**Extract**.
+ + +

# West German Show line breeder reccomendations in the Southeast



## NCmom (Feb 27, 2011)

Hello everyone! I am looking for a reputable West German Show line breeder. The general areas I am looking are NC, VA, SC, TN, MD, GA. The only specific is that I would like the breeder to emphasize working the dogs. I know they are all titled but would prefer a breeder that works and titles his or her own dogs and the dogs actually show good ability to work. The dog will be our family companion but I would also like to work the dog in obedience and maybe dabble in Schutzhund...maybe. Working line dogs are not for me but I certainly appreciate their ability. Thanks in advance for all the reccomendations.


----------



## wolfstraum (May 2, 2003)

Drache Feld :: german shepherd/schutzhund


----------



## GSD Fan (Sep 20, 2010)

Here's a West German Show breeder in NC you might be interested in:
Haus Brezel - German Shepherd Breeder | Trained German Shepherds | AKC German Shepherds

Good Luck in your search!


----------



## GSDOWNED (Mar 16, 2010)

Schneiden Fels German Shepherds, German Shepherds, German Shepherd, German Shepherd Dog, German Shepards, Shepherds, GSD, GSDs, pet, dog, breeder, import, importer, show, obedience, schutzhund, protection, tracking, ring sport, agility, specialty, cl


----------



## Mary&Stella (Jan 1, 2011)

Stellas breeder here in Germanyy ships puppies to Haus Brezel, they appear to have puppies comming, and one litter has the same dad as Stells Vasco!


----------

+ + +

**Data**.
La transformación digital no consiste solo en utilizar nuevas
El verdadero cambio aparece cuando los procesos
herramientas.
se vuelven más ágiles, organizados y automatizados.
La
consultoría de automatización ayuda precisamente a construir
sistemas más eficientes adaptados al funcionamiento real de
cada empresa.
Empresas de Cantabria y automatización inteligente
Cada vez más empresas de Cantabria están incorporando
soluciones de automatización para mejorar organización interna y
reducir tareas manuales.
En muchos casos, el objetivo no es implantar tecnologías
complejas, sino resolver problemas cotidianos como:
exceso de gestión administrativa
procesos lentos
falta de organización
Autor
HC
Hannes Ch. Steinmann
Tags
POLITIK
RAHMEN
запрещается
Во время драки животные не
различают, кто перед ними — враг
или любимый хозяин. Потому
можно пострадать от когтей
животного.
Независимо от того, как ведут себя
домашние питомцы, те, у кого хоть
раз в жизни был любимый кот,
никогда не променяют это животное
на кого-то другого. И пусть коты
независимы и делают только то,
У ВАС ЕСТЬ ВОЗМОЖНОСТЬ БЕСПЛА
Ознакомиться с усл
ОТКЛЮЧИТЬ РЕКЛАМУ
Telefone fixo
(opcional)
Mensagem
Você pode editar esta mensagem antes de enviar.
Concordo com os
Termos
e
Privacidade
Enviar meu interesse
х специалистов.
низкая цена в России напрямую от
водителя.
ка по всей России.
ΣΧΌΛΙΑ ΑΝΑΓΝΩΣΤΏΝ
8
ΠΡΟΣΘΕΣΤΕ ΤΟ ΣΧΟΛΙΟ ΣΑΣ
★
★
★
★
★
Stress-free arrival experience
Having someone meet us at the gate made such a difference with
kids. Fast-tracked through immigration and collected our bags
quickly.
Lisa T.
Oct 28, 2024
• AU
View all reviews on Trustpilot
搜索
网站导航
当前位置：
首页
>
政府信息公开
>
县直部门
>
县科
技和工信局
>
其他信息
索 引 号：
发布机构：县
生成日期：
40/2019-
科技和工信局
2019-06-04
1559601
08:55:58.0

+ + +

**Requirement 1**.
In the breeder thread:
(a) Which states does NCmom name as the areas she is looking in?
(b) Which breeder in NC does GSD Fan suggest?
(c) What does Stella's breeder ship to Haus Brezel?
**Requirement 2**. Put the part of the listing that opens at its first line and closes with the line containing "soluciones de automatización" into a numbered list, leaving out blank lines.
The thread and the listing have no connection to each other.

**Answer box 1**.
(a) NC, VA, SC, TN, MD, GA
(b) Haus Brezel
(c) Puppies

**Answer box 2**.
1. La transformación digital no consiste solo en utilizar nuevas
2. El verdadero cambio aparece cuando los procesos
3. herramientas.
4. se vuelven más ágiles, organizados y automatizados.
5. La
6. consultoría de automatización ayuda precisamente a construir
7. sistemas más eficientes adaptados al funcionamiento real de
8. cada empresa.
9. Empresas de Cantabria y automatización inteligente
10. Cada vez más empresas de Cantabria están incorporando
11. soluciones de automatización para mejorar organización interna y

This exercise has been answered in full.